Transport 9000 pesos (obo $176) Based on 300 peso transport budget. trips vary from 100-300 pesos
Cowork space hot seat member 4000 pesos ($79) Based on Tide coworkspace
Lunch & Dinner 18000 pesos ($354) Western meals with 600 peso daily budget
1 hour Massage 1200 pesos ($24) weekly 1 hour massage
Weekend Drinks 2000 pesos ($40) 500 peso weekend budget craft beer 240, local beer 80, wine 120
Monthly Projected Budget
$ 1348 US 68,549 pesos. This may seem a bit on the high end. Keep in mind this is just my rough budget. Everyone has a different lifestyle. We could make adjustments to the food, transport, and cowork space and bring this down about $200 US to 1148 US. You can eat local meals, skip alcohol, and take local transport instead of ubers all the time.

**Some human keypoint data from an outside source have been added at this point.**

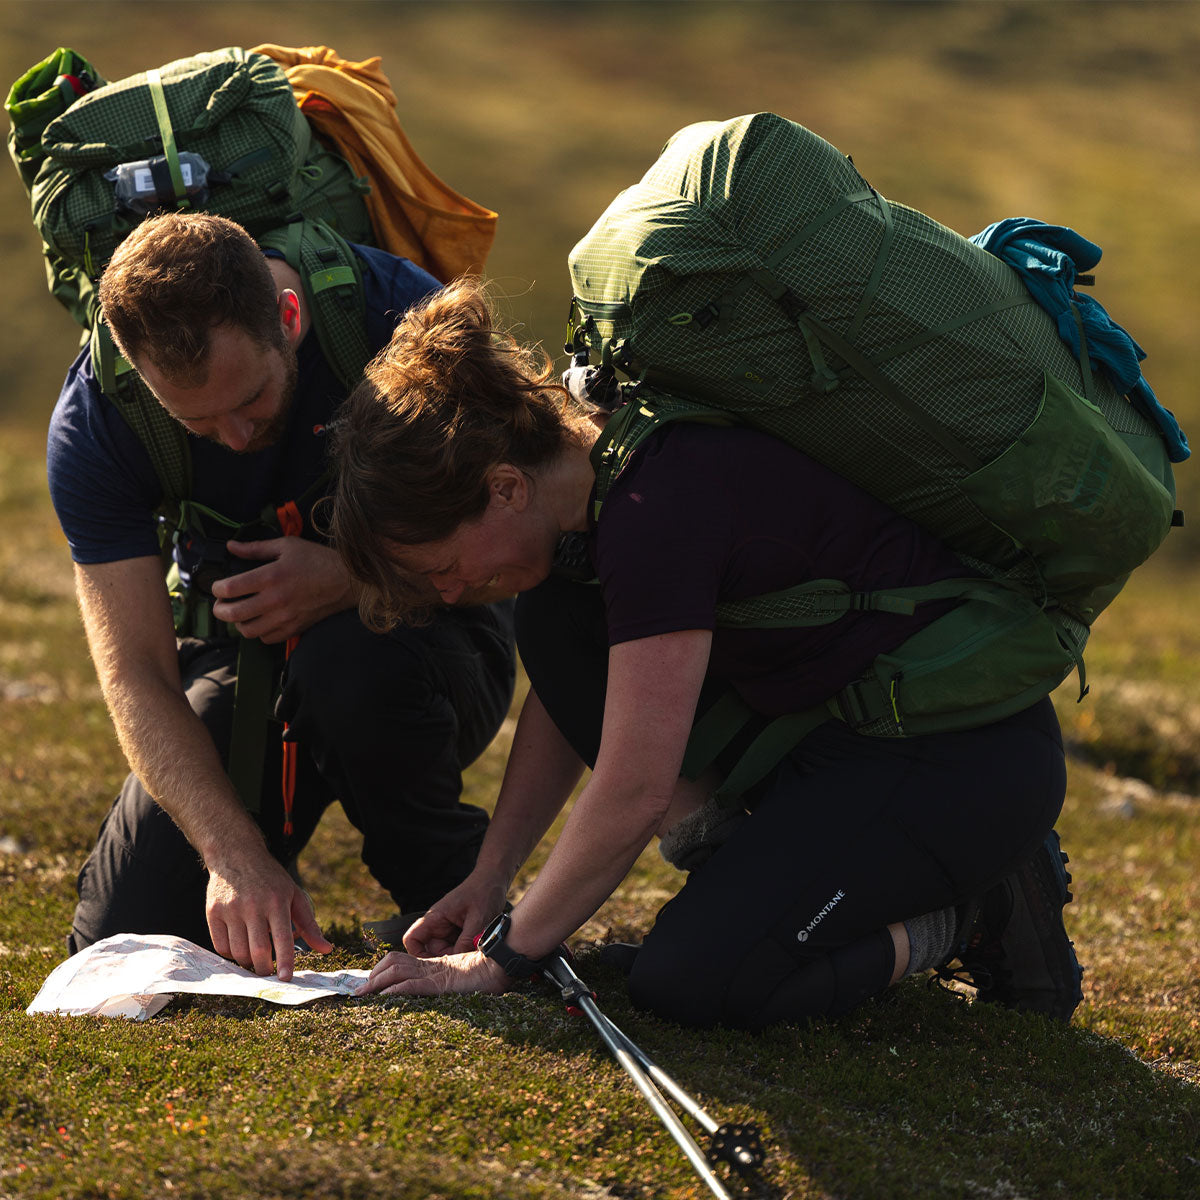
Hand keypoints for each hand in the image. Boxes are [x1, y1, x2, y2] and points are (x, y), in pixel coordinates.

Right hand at [205, 851, 332, 980]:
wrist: (236, 855)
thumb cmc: (271, 879)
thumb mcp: (294, 895)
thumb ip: (309, 925)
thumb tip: (327, 950)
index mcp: (277, 901)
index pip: (282, 938)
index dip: (285, 961)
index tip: (287, 979)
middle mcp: (253, 905)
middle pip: (258, 951)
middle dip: (265, 969)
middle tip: (269, 972)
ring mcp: (231, 909)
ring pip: (238, 952)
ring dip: (248, 963)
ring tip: (255, 957)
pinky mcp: (213, 912)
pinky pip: (221, 947)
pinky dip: (231, 954)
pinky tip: (239, 946)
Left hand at [210, 538, 355, 642]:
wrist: (347, 580)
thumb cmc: (318, 560)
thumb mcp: (286, 546)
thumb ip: (255, 548)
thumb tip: (231, 547)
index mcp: (270, 576)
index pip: (229, 588)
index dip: (216, 588)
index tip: (217, 586)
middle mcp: (275, 600)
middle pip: (233, 614)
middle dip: (219, 609)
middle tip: (221, 604)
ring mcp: (285, 617)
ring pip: (247, 630)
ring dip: (238, 622)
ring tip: (241, 613)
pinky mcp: (294, 628)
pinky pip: (266, 638)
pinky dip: (259, 632)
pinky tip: (261, 620)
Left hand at [357, 948, 510, 996]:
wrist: (501, 965)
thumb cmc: (487, 975)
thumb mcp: (461, 982)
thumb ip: (447, 984)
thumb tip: (435, 993)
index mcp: (432, 966)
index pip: (400, 962)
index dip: (381, 970)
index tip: (367, 984)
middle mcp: (430, 966)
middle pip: (392, 962)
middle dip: (372, 975)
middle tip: (357, 991)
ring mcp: (434, 973)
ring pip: (397, 970)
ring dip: (377, 982)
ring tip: (362, 994)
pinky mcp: (440, 983)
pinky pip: (412, 985)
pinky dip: (395, 990)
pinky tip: (384, 997)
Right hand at [403, 871, 509, 956]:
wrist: (494, 878)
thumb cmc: (484, 892)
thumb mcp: (478, 918)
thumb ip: (466, 941)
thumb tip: (459, 965)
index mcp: (435, 918)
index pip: (412, 939)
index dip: (417, 955)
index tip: (434, 965)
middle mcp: (438, 925)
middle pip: (431, 952)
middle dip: (446, 959)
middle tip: (465, 961)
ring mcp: (448, 929)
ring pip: (446, 952)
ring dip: (459, 955)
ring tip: (477, 949)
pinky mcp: (458, 932)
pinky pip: (457, 948)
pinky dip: (466, 950)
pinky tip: (480, 946)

Would I recommend CEBU for Digital Nomads?
There are already a few digital nomads, but it is nowhere as popular as chiang mai or bali for community. I would recommend Cebu for a visit or a visa run from other Asian countries. There are some decent airbnb options to stay at short-term from $20-40 US a night for a good private apartment. It is harder to access local pricing unless you do what is considered a short-term lease for cebu (6 months). If you do a 6 month studio lease at the Avida towers with utilities and wifi you are looking at around $500 US a month
The Internet is not as reliable or as fast as Thailand. I suspect that uploading video would be frustrating living here long term unless you work from a cowork space. I did hear there are some areas that have access to Optic fiber.
My friend Kevin has opened a cowork space called Tide in IT Park; however I didn’t have a chance to check it out unfortunately. From my perspective Cebu could be an interesting place for a Stock footage Videographer or Vlogger looking to capture beautiful scenery.

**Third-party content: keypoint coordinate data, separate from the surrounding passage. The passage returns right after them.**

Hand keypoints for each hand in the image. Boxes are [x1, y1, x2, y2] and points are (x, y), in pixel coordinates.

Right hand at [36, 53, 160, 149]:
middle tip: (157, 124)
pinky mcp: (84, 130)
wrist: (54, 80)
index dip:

Getting around was pretty easy with uber, grab, local taxi, and motorbike taxi.
The Internet is good enough for nomads not doing a lot of high bandwidth uploading. The Tide cowork space offers high speed Internet of 50mb up and down. I don’t think there is an established community or co-work space scene in CEBU yet, which is why my friend opened his cowork space to fill the gap. Cafes I went to gave me the impression that free wifi and outlets were a lot harder to come by than Thailand. If this is your thing you may want to try Bo Coffee or Starbucks (they have a 1 hr limit though and it’s often crowded).

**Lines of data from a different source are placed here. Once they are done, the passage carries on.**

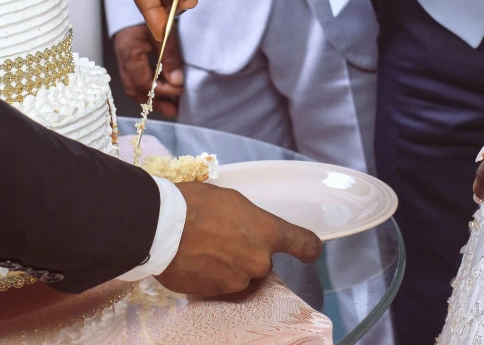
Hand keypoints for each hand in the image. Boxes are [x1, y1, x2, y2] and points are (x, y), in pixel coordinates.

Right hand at [113, 23, 183, 117]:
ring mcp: (122, 61)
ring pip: (133, 88)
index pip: (144, 82)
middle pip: (135, 90)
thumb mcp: (164, 34)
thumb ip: (171, 58)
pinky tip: (159, 94)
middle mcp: (123, 60)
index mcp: (130, 53)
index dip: (162, 90)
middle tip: (174, 110)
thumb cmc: (151, 14)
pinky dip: (147, 91)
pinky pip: (134, 82)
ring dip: (151, 99)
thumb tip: (178, 82)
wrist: (139, 1)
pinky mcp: (127, 61)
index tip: (180, 90)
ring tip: (169, 107)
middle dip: (155, 102)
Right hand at [155, 182, 321, 296]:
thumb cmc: (196, 204)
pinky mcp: (215, 296)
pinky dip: (212, 276)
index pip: (303, 243)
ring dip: (228, 265)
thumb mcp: (231, 201)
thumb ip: (248, 221)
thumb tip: (246, 230)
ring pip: (240, 276)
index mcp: (267, 232)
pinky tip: (196, 259)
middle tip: (222, 237)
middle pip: (262, 262)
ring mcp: (237, 282)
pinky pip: (220, 285)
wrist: (162, 227)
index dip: (308, 247)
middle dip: (247, 253)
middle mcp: (258, 262)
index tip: (310, 251)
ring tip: (204, 247)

Surprisingly, there are not a lot of foreigners I saw. It feels like CEBU is a bit more of the wild west compared to Thailand. While there are as many foreigners as Thailand, locals are comfortable and friendly to foreigners.
There is a lot to do and enjoy in CEBU. This is a good lifestyle to be enjoyed and CEBU has a lot to offer. I easily see people wanting to come here for a visit or even stay up to a month. The amazing indulgences, low prices, english friendly, decent accommodation options, whale sharks, and amazing sites make CEBU an amazing draw. My recommendation is to come for a short visit and see if you like it before committing for a month. I’m also writing this from the experience of a visitor so if I lived here for longer I would have more insights.